§ What to produce
Could you repeat, word for word, the part of the Joker forum thread below that opens with the words containing "And that's part" and closes with "with Ledger's portrayal."?

§ Supplied passage

╭──

I think Ledger's Joker did that to screw with people, not to distance himself from his past (each telling was dramatically quite good and added to each scene were it occurred though).

Also, I am hoping that the current DCCU is giving some thought as to the origins of their Joker.  One of the things that bothered me about Ledger's Joker was the sort of out-of-thin-air-edness of the character.  The notion that a real and ordinary person can somehow become so twisted and unhinged as to become the Joker is a terrifying concept that Ledger's Joker sidestepped in favor of the nebulous background that allowed for the differing scar stories just to screw with people.


----------



## Ryujin (Jul 19, 2015)

MechaPilot said:


> I think Ledger's Joker did that to screw with people, not to distance himself from his past (each telling was dramatically quite good and added to each scene were it occurred though).
> 
> Also, I am hoping that the current DCCU is giving some thought as to the origins of their Joker.  One of the things that bothered me about Ledger's Joker was the sort of out-of-thin-air-edness of the character.  The notion that a real and ordinary person can somehow become so twisted and unhinged as to become the Joker is a terrifying concept that Ledger's Joker sidestepped in favor of the nebulous background that allowed for the differing scar stories just to screw with people.




And that's part of what I liked about it. Did he consciously do it to mess with people? Did he do it to hide his real origins? Or was it because he really believed each and every new story that he told, because he was just that screwed up? That was all left nebulous and any of the above, or none, could be the truth. In the end we knew that he was damaged goods, but not just how damaged he was.

The fall into a chemical vat as his origin is the most consistent origin story, though there have been others. Apparently in at least one of them he doesn't even remember who he was before he was The Joker. That would be consistent with Ledger's portrayal.


----------



## Morrus (Jul 19, 2015)

MechaPilot said:


> I think Ledger's Joker did that to screw with people, not to distance himself from his past (each telling was dramatically quite good and added to each scene were it occurred though).

╰──

§ Exercise data
╭──

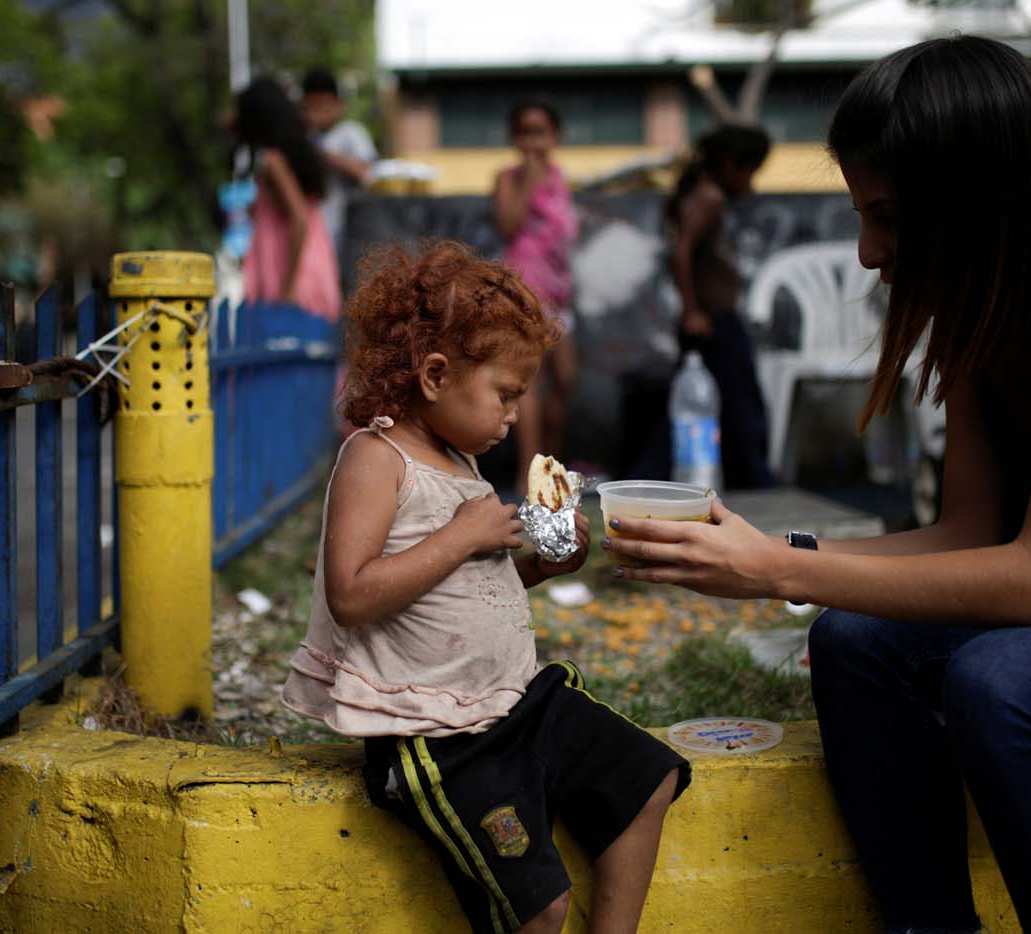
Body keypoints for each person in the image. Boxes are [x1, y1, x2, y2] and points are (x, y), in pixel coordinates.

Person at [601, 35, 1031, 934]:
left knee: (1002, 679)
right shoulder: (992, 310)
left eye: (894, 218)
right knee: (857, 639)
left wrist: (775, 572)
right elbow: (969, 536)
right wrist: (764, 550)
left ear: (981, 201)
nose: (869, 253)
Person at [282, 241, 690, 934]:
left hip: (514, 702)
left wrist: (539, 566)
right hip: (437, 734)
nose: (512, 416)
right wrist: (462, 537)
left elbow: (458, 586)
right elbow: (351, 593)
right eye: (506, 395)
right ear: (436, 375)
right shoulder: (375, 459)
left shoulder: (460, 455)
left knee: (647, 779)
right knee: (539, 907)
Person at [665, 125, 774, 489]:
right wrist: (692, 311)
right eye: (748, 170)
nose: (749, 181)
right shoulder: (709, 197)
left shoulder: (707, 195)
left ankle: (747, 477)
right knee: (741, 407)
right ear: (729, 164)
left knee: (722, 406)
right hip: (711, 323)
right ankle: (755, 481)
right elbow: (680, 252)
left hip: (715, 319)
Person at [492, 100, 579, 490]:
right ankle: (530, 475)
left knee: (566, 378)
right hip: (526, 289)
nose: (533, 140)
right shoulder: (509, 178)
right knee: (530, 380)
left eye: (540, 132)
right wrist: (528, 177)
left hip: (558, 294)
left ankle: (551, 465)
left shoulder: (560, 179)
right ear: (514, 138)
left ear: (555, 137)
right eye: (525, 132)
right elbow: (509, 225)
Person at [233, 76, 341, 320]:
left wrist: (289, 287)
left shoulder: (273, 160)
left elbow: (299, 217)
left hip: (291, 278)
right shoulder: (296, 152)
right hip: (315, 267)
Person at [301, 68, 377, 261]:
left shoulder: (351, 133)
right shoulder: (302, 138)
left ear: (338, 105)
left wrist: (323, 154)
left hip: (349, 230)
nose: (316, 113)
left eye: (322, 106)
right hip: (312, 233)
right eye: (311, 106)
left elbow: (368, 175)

╰──
╭──

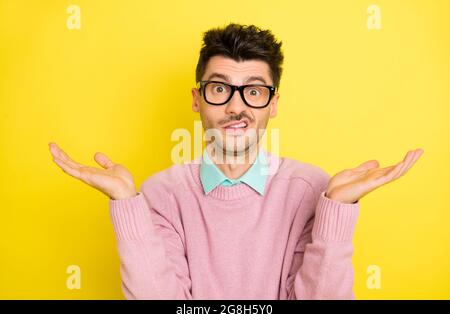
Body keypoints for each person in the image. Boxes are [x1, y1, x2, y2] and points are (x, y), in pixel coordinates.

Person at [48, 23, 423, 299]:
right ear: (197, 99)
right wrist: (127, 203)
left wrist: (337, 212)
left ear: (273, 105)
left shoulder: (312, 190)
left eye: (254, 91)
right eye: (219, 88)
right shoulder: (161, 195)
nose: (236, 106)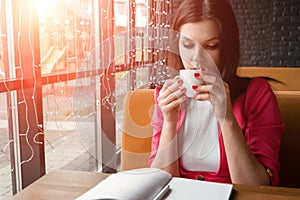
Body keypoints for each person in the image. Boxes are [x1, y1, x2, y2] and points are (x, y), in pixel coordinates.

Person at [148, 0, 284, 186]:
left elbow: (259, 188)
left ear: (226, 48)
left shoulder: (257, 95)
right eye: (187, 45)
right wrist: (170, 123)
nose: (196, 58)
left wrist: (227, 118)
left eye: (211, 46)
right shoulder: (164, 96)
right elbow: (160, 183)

╰──

§ Exercise answer
And that's part of what I liked about it. Did he consciously do it to mess with people? Did he do it to hide his real origins? Or was it because he really believed each and every new story that he told, because he was just that screwed up? That was all left nebulous and any of the above, or none, could be the truth. In the end we knew that he was damaged goods, but not just how damaged he was.

The fall into a chemical vat as his origin is the most consistent origin story, though there have been others. Apparently in at least one of them he doesn't even remember who he was before he was The Joker. That would be consistent with Ledger's portrayal.